Recently, we came up with a list of 6 'iconic' cars that we want back in the market. In our earlier post, we focussed on models that continue to enjoy a huge following even years after their discontinuation from the market. This time we'll focus on 6 cars that sold in low numbers but enjoy a dedicated following by a select group of car enthusiasts.
6 Iconic Cars we want back in the market
Fiat Palio 1.6
First launched in India in 1999, the Fiat Palio remained in production till 2010. It was available in several engine variants - 1.2-litre petrol, 1.6-litre petrol, 1.9-litre diesel, and 1.3-litre diesel. The favourite of the driving enthusiasts, however, is the 1.6-litre version that offered a maximum power of 100 bhp and a peak torque of 137 Nm. The small car had a sporty suspension setup.
Sadly, the low fuel efficiency, along with an unreliable after-sales service network, ensured that the Palio could never sell in huge numbers. While not many remember the Palio 1.6 today, the car aficionados would love to have this fun-to-drive small car back on sale in the country.
Mitsubishi Cedia Sports
The Mitsubishi Cedia (initially known as the Mitsubishi Lancer Cedia) carried on the legacy built by the Lancer in India. It was launched in 2006 and became a direct rival to the Honda Civic. Powering the Cedia was a 2.0-litre, four-cylinder, naturally aspirated petrol engine that produced a maximum power of 115 bhp and a peak torque of 175 Nm. It was also quite sure-footed in the corners and was very involving to drive. The Sports model came with many exciting bits, including MOMO sports steering wheel, Sparco pedals, and O.Z. alloy wheels.
The low fuel efficiency and an erratic after-sales network kept the D1-segment sedan buyers away from putting their money on this Japanese sedan. The Mitsubishi Cedia Sports is the most driver-focused car in our list of 6 iconic cars that we want to return.
That said, the Mitsubishi Lancer continues living in China.
While the Baleno sedan impressed with its sportiness, it's actually the Baleno Altura, its station wagon version, that looks better proportioned. The Baleno twins sported a high-strung 1.6-litre, four-cylinder, naturally aspirated engine that produced a maximum power of 94 bhp and a peak torque of 131 Nm. It offered a right balance between outright handling and a comfortable ride. The short ratio gearbox made it quite quick off the block.
The Altura never sold well, which is because of the general unacceptance for the station wagons by the Indian car buyers, who liken it to a hearse.

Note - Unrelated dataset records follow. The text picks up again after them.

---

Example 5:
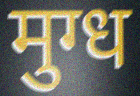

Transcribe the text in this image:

मुग्ध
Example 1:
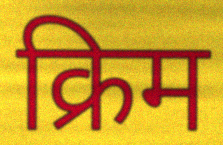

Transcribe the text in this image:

क्रिम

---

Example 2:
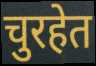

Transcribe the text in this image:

चुरहेत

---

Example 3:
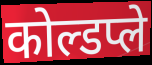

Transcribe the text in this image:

कोल्डप्ले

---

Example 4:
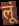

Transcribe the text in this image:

लूं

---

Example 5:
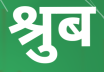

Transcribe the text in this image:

श्रुब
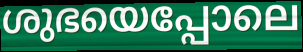
ശുഭയെപ്പോലെ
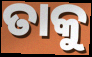
ତାକୁ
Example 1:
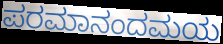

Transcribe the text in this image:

ಪರಮಾನಂದಮಯ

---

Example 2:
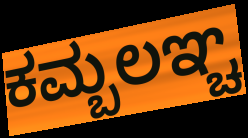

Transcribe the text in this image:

ಕಮ್ಬಲಞ್ಚ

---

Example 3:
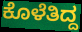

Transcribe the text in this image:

ಕೊಳೆತಿದ್ದ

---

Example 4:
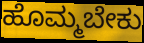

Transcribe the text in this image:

ಹೊಮ್ಮಬೇಕು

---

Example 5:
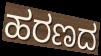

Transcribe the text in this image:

ಹರಣದ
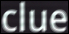
clue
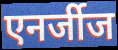
एनर्जीज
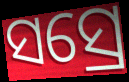
ସସ୍ରେ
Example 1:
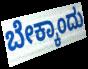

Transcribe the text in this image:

ಬೇಕ್ಕಾಂದು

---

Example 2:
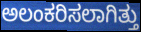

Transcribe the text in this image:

ಅಲಂಕರಿಸಲಾಗಿತ್ತು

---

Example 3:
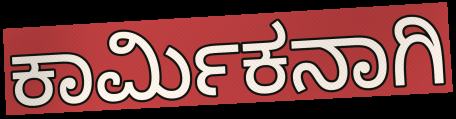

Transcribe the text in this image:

ಕಾರ್ಮಿಕನಾಗಿ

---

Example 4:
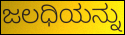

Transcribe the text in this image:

ಜಲಧಿಯನ್ನು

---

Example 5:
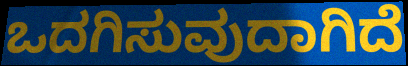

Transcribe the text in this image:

ಒದಗಿಸುವುದಾಗಿದೆ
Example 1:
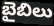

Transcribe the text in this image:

బైబిలు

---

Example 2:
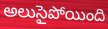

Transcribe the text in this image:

అలుసైపోయింది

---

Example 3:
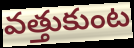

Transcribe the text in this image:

వత్తుకుంట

Ford India launched the Mondeo in 2001. The premium sedan came with many features and won the beauty contest. It was available in two engine variants - 2.0-litre petrol that produced 142 bhp and a 2.0-litre diesel that offered 128 bhp. The car handled pretty well and had a reasonably spacious cabin.
In spite of being an excellent product, the Mondeo never sold well owing to faulty electricals and expensive spare parts.

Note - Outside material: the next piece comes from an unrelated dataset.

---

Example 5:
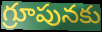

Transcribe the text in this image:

గ్రూపునకు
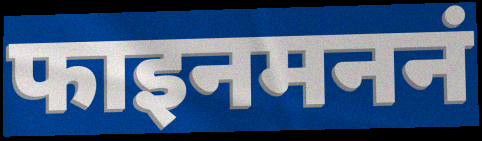
फाइनमननं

The Opel Vectra was launched in India in 2002. It was a direct rival of the Ford Mondeo but akin to its adversary, it had a pretty dismal sales performance. Less than a thousand units of this car were sold before it was pulled off the shelves in 2004. The Vectra was quite ahead of its time and offered a long list of features. Powering it was a 2.2-litre motor that produced 146 bhp. The D2-segment sedan provided the proverbial magic carpet ride.
The Vectra was another all-rounder that failed mainly due to to a high price tag and a high cost of maintenance.
The Chevrolet Forester was launched in India in 2003 and remained on sale till 2005. The India-spec Forester was essentially a rebadged Subaru. Akin to the Vectra, the Forester was ahead of its time. Powering the SUV was a 2.0-litre Boxer engine that produced 120 bhp and 178 Nm.
The Forester lacked the macho appeal and the diesel heart of models like the Mitsubishi Pajero SFX. No surprise, then, that it failed to find many buyers.